--- PROVIDED RECORDS Enclosed Below ---

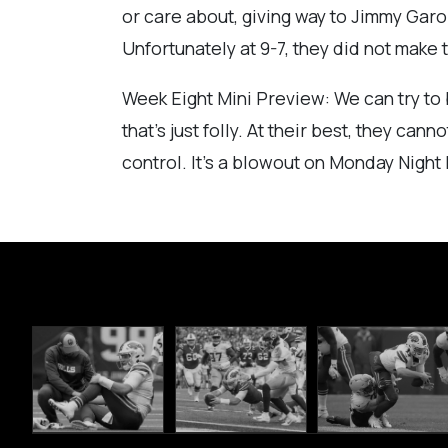
or care about, giving way to Jimmy Garop
Unfortunately at 9-7, they did not make 
Week Eight Mini Preview: We can try to b
that’s just folly. At their best, they c
control. It’s a blowout on Monday Night 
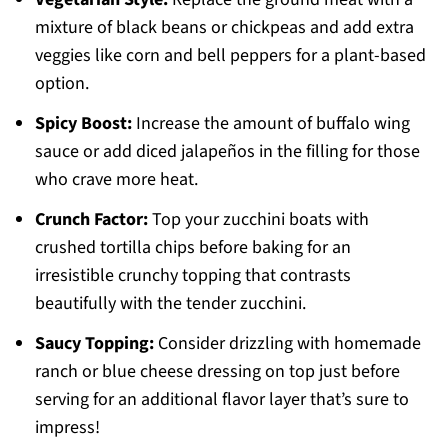
mixture of black beans or chickpeas and add extra
veggies like corn and bell peppers for a plant-based
option.
Spicy Boost:
Increase the amount of buffalo wing
sauce or add diced jalapeños in the filling for those
who crave more heat.
Crunch Factor:
Top your zucchini boats with
crushed tortilla chips before baking for an
irresistible crunchy topping that contrasts
beautifully with the tender zucchini.
Saucy Topping:
Consider drizzling with homemade
ranch or blue cheese dressing on top just before
serving for an additional flavor layer that’s sure to
impress!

--- End of Enclosed PROVIDED RECORDS ---

EXERCISE DESCRIPTION
Swap "zucchini" for "eggplant" in the lines from the one containing "mixture of black" through the end of the listing, and write those lines out again with nothing else changed.

EXPECTED OUTPUT
mixture of black beans or chickpeas and add extra
veggies like corn and bell peppers for a plant-based
option.
Spicy Boost:
Increase the amount of buffalo wing
sauce or add diced jalapeños in the filling for those
who crave more heat.
Crunch Factor:
Top your eggplant boats with
crushed tortilla chips before baking for an
irresistible crunchy topping that contrasts
beautifully with the tender eggplant.
Saucy Topping:
Consider drizzling with homemade
ranch or blue cheese dressing on top just before
serving for an additional flavor layer that’s sure to
impress!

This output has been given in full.